It was when I was brought to the principal’s office that I realized I had been molested. I had casually mentioned what I had done with John and Mariah, and the next thing I knew I was sitting in the principal’s office with the school counselor and my parents. The counselor had talked to me about how what my siblings had done to me. As an 11 year old girl I was unable to consent to what they had done to me and my brother was being arrested for statutory rape. My sister had confessed that John had forced her into having sex with him and because she was 18 she was charged with second degree rape and sentenced to 6 years in jail. My brother was 17, but was tried as an adult because he was the one behind the assault and is being in New Mexico he was also sent to jail but for 10 years.
After it was explained what had actually happened to me I felt sick. I felt violated and betrayed by my older siblings, they had betrayed my trust and taken advantage of me. After what happened my interest and attraction to men had been entirely gone, I had a hard time trusting men in my life after this.
The case didn’t go to trial as my brother had confessed to his crimes and my siblings were quickly sentenced.
After that my parents didn’t talk to me, I felt like they blamed me for what happened. My dad mostly, he was pissed at me for coming out with it what happened.
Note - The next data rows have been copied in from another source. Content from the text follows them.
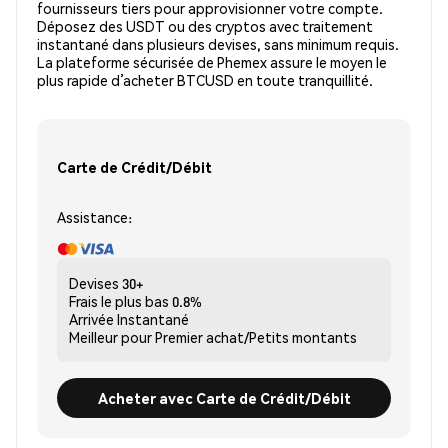
fournisseurs tiers pour approvisionner votre compte.
Déposez des USDT ou des cryptos avec traitement
instantané dans plusieurs devises, sans minimum requis.
La plateforme sécurisée de Phemex assure le moyen le
plus rapide d’acheter BTCUSD en toute tranquillité.
Carte de Crédit/Débit
Assistance:
Devises
30+
Frais le plus bas
0.8%
Arrivée
Instantané
Meilleur pour
Premier achat/Petits montants
Acheter avec Carte de Crédit/Débit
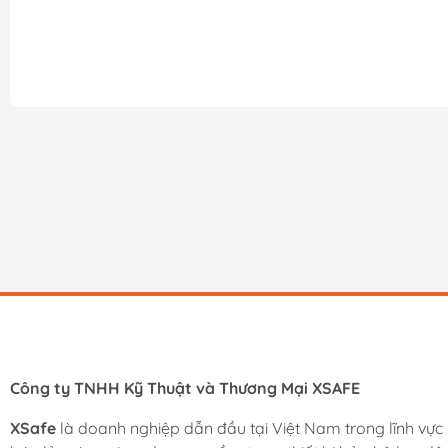
Công ty TNHH Kỹ Thuật và Thương Mại XSAFE
XSafe
là doanh nghiệp dẫn đầu tại Việt Nam trong lĩnh vực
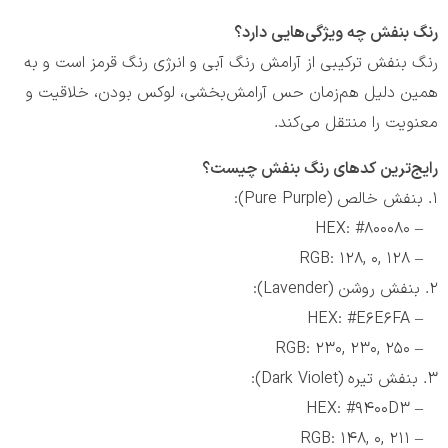
رنگ بنفش چه ویژگی‌هایی دارد؟
رنگ بنفش ترکیبی از آرامش رنگ آبی و انرژی رنگ قرمز است و به
همین دلیل هم‌زمان حس آرامش‌بخشی، لوکس بودن، خلاقیت و
معنویت را منتقل می‌کند.
رایج‌ترین کدهای رنگ‌ بنفش چیست؟
1. بنفش خالص (Pure Purple):
– HEX: #800080
– RGB: 128, 0, 128
2. بنفش روشن (Lavender):
– HEX: #E6E6FA
– RGB: 230, 230, 250
3. بنفش تیره (Dark Violet):
– HEX: #9400D3
– RGB: 148, 0, 211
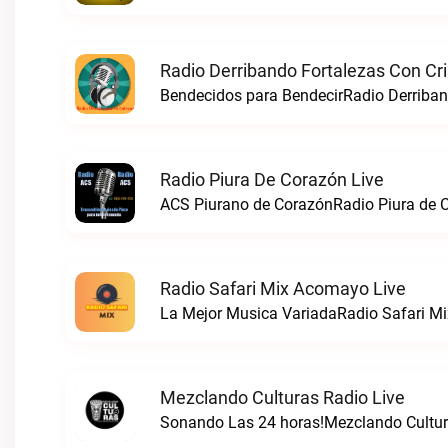
Radio Derribando Fortalezas Con Cri
Bendecidos para BendecirRadio Derriband
Radio Piura De Corazón Live
ACS Piurano de CorazónRadio Piura de C
Radio Safari Mix Acomayo Live
La Mejor Musica VariadaRadio Safari Mi
Mezclando Culturas Radio Live
Sonando Las 24 horas!Mezclando Cultura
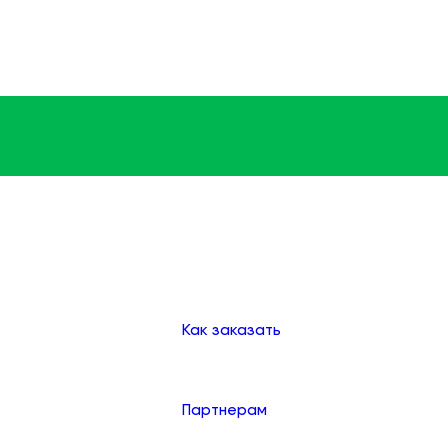
Доставка
Оплата
Клиентам
Как заказать
Партнерам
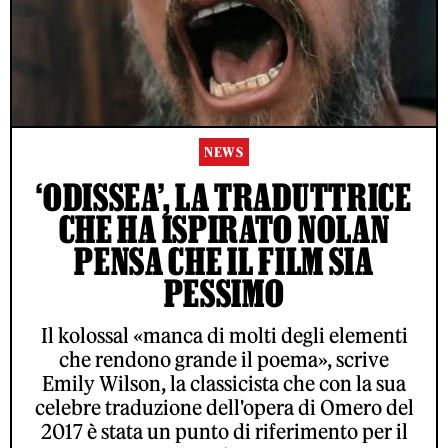
NEWS
‘ODISSEA’, LA TRADUTTRICE
CHE HA ISPIRATO NOLAN
PENSA CHE IL FILM SIA
PESSIMO
Il kolossal «manca di molti degli elementi
che rendono grande il poema», scrive
Emily Wilson, la classicista che con la sua
celebre traduzione dell'opera di Omero del
2017 è stata un punto di riferimento per il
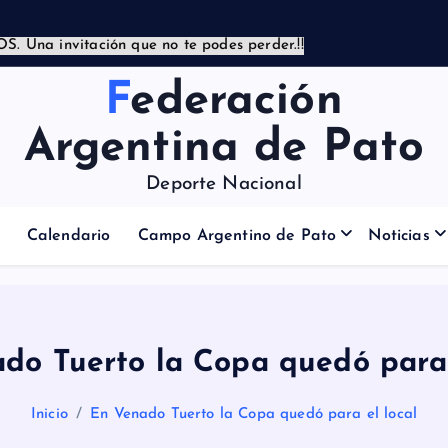
Federación
Argentina de Pato
Deporte Nacional
Calendario
Campo Argentino de Pato
Noticias
do Tuerto la Copa quedó para 
Inicio
En Venado Tuerto la Copa quedó para el local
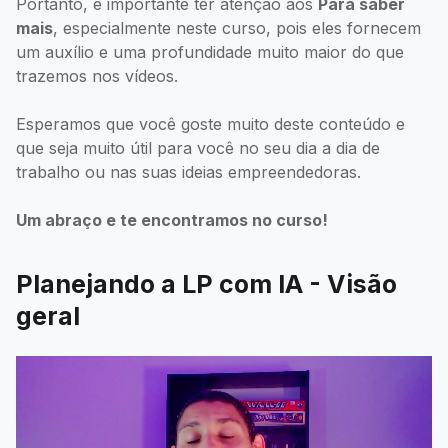
Portanto, é importante ter atenção aos
Para saber
mais
, especialmente neste curso, pois eles fornecem
um auxílio e uma profundidade muito maior do que
trazemos nos vídeos.
Esperamos que você goste muito deste conteúdo e
que seja muito útil para você no seu dia a dia de
trabalho ou nas suas ideias empreendedoras.
Um abraço e te encontramos no curso!
Planejando a LP com IA - Visão
geral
Because of my sexual assault and my siblings’ arrest the swapping experiment was canceled. The doctors from the lab informed us that due to the arrests they could not in good conscience return the rest subjects to their respective bodies. So now I was stuck as Dahlia, when I met up with Oliver on the last day at the lab he explained that he was sorry for what happened to me but was happy with his new body. I told him that it was fine and I would be fine as a girl. A lie but I would have to deal with my new reality, no sense in looking back.
3 years later and I had grown, my breasts had already grown to a large b cup and my body had slimmed down. After what happened I stopped working out, every time I went to the gym I saw men that reminded me of John, and because of my maturing I would be cat called and I feared going out or showing off my body.
I had taken to dressing in dark clothes that covered my body, I wore my hair long and in my face, the only makeup I wore was black and heavy. My mom said it was just a “phase” as I began to listen to death metal and started acting out in school. I started hanging out with “a bad crowd” and had gotten tattoos from a girlfriend, pierced my face and body. I had learned guitar from my dad when I was male and now used those skills and “wasted my talent” ,as James would say, by playing heavy metal on my electric guitar. I had taken to calling my father by his first name, James, after we had a fight a couple years back when he was sick and tired of my “moping” and he straight up said that I had ruined the family by telling the truth about what John and Mariah had done to me. My mother tried to be supportive but wished that I would dress in pretty bright clothes like when I was younger.
I was ditching class again and smoking on the school’s roof, I flicked the cigarette from between my black painted nails that were chewed up, a habit that had become more pronounced after I was assaulted. I snuck through the school and jumped the fence to go to the skate park.